I'm tired of this shit
I'm tired of a lot of things, of some people, of politics, but what's currently grinding my gears the most are LLMs. No! Don't click away, I'm not about try to convince you that LLMs are bad, I'm tired of that too. What I hope to convey is how tired I am of discovering new software projects.
Back in the days of old, before this LLM shit took off, discovering a new project was pleasant. Someone would post a new Emacs package, or a new Haskell project on Reddit or Discourse, I'd click the link and then scroll pleasantly through the code. I would spend a couple of minutes reading code and enjoying myself. I'd peruse the repository, both learning and also trying to guess the skill level of the developer behind it. At the end of my reading session, I'd then decide if I wanted to use the project or not. Things were simple back then.
But then LLMs came along and people got upset - in my opinion for good reason - and so they starting hating on anyone and anything even remotely touched by an LLM. The natural and expected response to that is LLM proponents hiding the fact that they use LLMs.
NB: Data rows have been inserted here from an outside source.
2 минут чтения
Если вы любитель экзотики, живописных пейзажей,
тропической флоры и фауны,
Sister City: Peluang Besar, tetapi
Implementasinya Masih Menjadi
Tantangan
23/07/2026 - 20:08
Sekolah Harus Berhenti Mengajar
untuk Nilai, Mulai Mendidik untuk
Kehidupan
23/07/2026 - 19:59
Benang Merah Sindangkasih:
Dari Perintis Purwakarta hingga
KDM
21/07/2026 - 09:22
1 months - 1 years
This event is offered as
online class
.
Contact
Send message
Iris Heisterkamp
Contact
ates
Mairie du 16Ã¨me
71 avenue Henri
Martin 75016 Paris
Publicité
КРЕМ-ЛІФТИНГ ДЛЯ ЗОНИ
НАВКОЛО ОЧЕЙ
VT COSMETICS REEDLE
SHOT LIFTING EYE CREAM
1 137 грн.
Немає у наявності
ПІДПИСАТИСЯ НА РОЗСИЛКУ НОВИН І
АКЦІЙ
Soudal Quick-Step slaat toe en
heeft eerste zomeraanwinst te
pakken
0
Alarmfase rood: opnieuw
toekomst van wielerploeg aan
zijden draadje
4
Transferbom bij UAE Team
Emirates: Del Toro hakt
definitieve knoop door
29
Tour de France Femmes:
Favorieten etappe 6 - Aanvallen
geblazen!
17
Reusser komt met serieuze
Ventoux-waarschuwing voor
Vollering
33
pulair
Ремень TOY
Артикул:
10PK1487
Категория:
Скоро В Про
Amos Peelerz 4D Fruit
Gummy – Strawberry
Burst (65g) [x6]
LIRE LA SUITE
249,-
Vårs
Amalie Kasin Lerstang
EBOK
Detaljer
In effect, lying to me.
These days, discovering a new project is a chore, because first things first, I have to answer the unpleasant question:
Is this person trying to lie to me?
I don't enjoy second-guessing everything, I want to write software, share it freely with others and play with computers. Not be a human LLM detector.
Please stop hiding that you're using LLMs, I think most people are tired enough where they won't lynch you for using an LLM. Honestly disclosing LLM use allows me to skip your project, or look at it later when I have the mental capacity to look for extremely subtle bugs that you didn't catch.
Side note, I personally think that when you post a project on Reddit/Discourse the post itself should declare that you used an LLM. We all know that LLMs are a touchy subject and as such I find it disrespectful when you don't do that. Knowing in advance what to expect lowers my disappointment and as said before, allows me to focus my energy on actually reading the code and not trying to detect LLM use.